Saved entries:
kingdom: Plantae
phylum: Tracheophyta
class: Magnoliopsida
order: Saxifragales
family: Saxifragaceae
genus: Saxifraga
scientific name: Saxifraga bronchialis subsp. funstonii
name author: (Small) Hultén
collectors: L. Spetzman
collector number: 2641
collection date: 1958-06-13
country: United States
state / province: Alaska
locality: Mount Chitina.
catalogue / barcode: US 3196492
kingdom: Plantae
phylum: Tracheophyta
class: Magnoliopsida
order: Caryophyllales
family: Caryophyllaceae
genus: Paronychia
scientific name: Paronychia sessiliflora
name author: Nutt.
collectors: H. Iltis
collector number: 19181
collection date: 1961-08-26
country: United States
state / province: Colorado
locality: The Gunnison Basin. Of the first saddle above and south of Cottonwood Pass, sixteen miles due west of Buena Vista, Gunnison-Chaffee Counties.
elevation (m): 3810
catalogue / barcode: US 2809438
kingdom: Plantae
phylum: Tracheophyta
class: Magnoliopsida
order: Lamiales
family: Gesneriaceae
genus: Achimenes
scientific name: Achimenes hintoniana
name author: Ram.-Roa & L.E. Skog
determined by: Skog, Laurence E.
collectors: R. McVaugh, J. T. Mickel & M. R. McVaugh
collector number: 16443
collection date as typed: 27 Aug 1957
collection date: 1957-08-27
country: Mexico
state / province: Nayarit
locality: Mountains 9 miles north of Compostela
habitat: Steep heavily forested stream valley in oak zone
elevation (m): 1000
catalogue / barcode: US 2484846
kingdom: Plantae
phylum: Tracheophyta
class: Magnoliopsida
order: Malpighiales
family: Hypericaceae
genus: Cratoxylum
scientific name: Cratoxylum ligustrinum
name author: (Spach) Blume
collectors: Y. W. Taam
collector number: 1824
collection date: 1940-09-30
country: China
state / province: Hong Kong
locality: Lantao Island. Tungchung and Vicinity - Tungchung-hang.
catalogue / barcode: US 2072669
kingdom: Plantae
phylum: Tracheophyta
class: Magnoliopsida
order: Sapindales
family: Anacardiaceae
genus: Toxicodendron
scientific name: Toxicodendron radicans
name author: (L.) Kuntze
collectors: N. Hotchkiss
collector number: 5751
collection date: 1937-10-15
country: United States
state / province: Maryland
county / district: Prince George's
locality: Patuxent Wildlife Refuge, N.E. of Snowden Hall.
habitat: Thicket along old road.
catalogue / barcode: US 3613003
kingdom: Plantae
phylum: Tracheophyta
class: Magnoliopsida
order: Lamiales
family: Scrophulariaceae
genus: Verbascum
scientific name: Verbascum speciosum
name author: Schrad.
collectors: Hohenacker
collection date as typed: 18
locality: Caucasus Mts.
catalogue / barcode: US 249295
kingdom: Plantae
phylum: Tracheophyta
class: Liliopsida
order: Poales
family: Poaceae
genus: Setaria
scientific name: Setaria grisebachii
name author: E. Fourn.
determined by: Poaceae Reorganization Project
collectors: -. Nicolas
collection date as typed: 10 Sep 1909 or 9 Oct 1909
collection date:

§ REQUIREMENTS: Report each line of the entries above that contains the string "order", where a match must have the same uppercase and lowercase letters.

§ RESPONSE TO THE TASK:
order: Saxifragales
order: Caryophyllales
order: Lamiales
order: Malpighiales
order: Sapindales
order: Lamiales
order: Poales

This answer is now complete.